TRY IT:
Restate every entry verbatim; drop the pictures.
*** DATASET ***
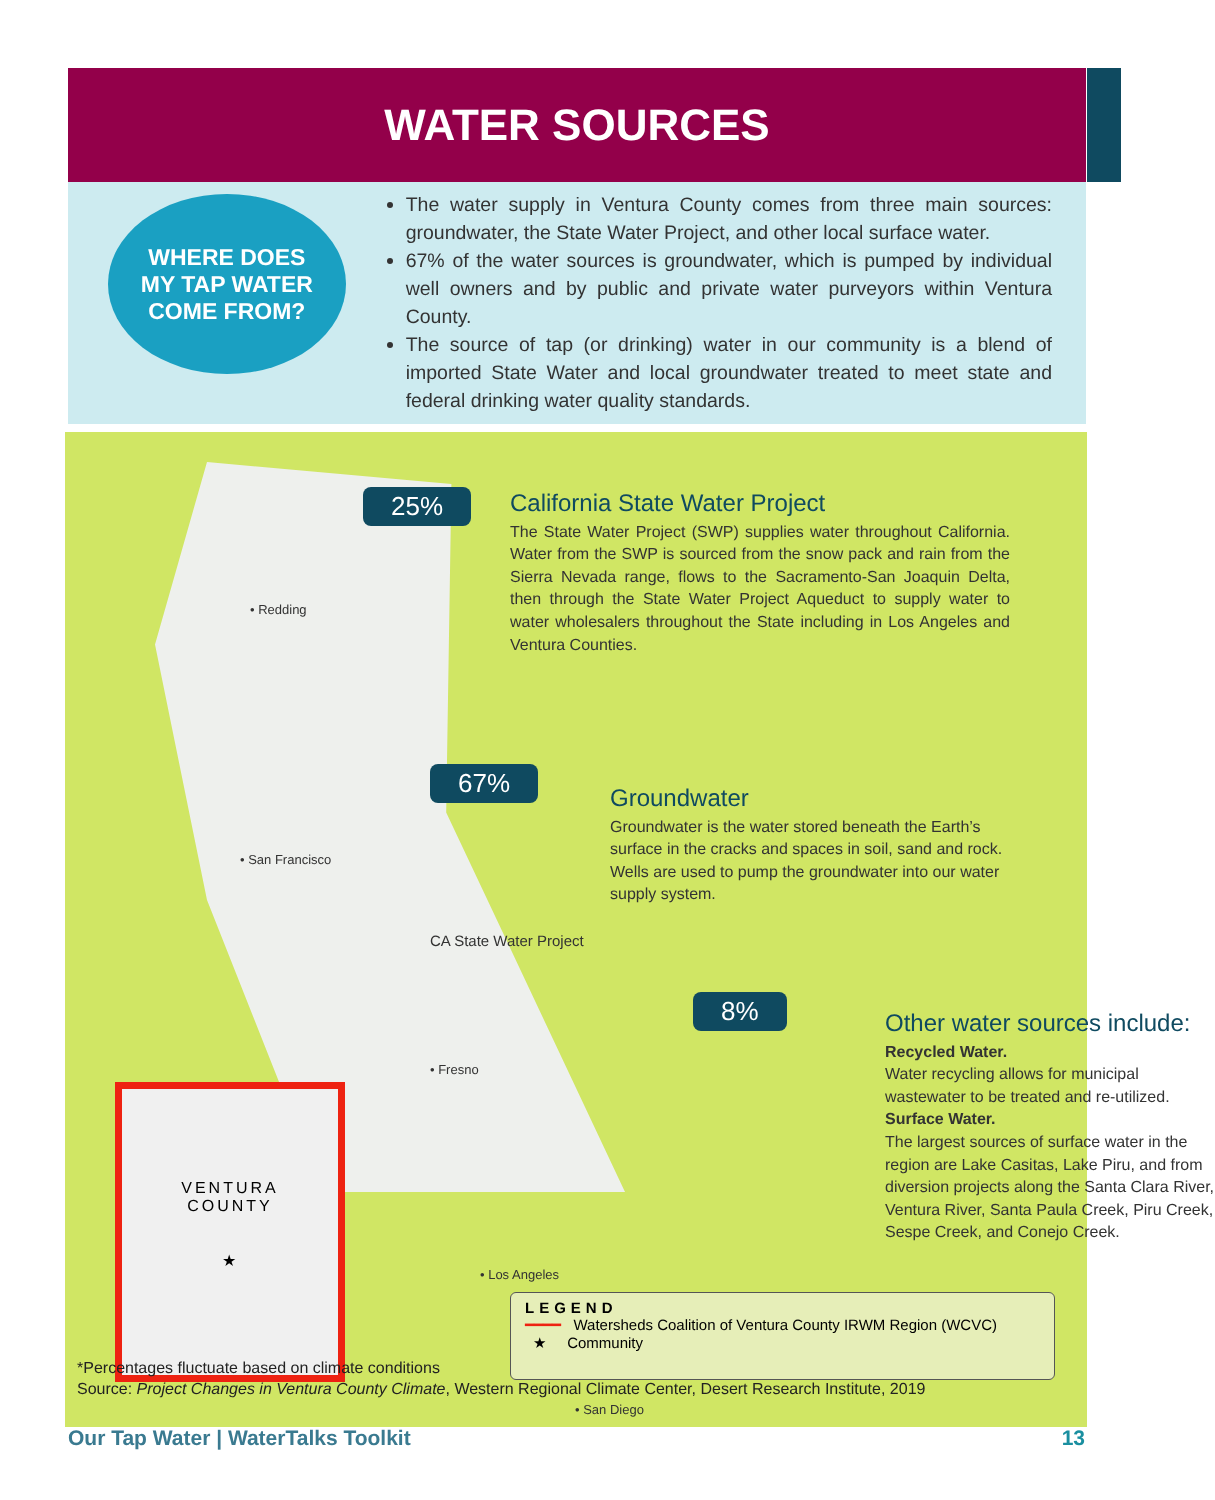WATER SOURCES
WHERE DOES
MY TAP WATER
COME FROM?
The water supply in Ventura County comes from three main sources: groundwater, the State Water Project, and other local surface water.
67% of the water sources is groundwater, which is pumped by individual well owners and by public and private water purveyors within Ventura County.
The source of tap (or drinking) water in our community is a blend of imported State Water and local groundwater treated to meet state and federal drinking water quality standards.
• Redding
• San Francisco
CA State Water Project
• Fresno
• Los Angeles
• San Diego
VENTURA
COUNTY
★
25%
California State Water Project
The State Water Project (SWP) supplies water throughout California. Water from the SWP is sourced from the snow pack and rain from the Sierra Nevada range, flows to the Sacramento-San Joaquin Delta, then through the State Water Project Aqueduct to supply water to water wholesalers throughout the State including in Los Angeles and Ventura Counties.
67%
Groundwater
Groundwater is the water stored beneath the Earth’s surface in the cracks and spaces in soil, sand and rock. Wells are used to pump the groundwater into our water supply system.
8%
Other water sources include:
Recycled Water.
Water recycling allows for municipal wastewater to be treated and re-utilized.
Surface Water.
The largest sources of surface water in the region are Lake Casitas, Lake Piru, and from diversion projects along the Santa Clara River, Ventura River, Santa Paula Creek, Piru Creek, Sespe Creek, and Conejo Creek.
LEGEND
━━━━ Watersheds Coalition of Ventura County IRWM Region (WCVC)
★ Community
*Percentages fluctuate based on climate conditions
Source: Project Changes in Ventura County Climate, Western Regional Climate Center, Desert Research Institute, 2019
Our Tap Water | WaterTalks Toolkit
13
***
RESULT FOR THIS TASK:
WATER SOURCES
WHERE DOES
MY TAP WATER
COME FROM?
The water supply in Ventura County comes from three main sources: groundwater, the State Water Project, and other local surface water.
67% of the water sources is groundwater, which is pumped by individual well owners and by public and private water purveyors within Ventura County.
The source of tap (or drinking) water in our community is a blend of imported State Water and local groundwater treated to meet state and federal drinking water quality standards.
• Redding
• San Francisco
CA State Water Project
• Fresno
• Los Angeles
• San Diego
VENTURA
COUNTY
★
25%
California State Water Project
The State Water Project (SWP) supplies water throughout California. Water from the SWP is sourced from the snow pack and rain from the Sierra Nevada range, flows to the Sacramento-San Joaquin Delta, then through the State Water Project Aqueduct to supply water to water wholesalers throughout the State including in Los Angeles and Ventura Counties.
67%
Groundwater
Groundwater is the water stored beneath the Earth’s surface in the cracks and spaces in soil, sand and rock. Wells are used to pump the groundwater into our water supply system.
8%
Other water sources include:
Recycled Water.
Water recycling allows for municipal wastewater to be treated and re-utilized.
Surface Water.
The largest sources of surface water in the region are Lake Casitas, Lake Piru, and from diversion projects along the Santa Clara River, Ventura River, Santa Paula Creek, Piru Creek, Sespe Creek, and Conejo Creek.
LEGEND
━━━━ Watersheds Coalition of Ventura County IRWM Region (WCVC)
★ Community
*Percentages fluctuate based on climate conditions
Source: Project Changes in Ventura County Climate, Western Regional Climate Center, Desert Research Institute, 2019
Our Tap Water | WaterTalks Toolkit
13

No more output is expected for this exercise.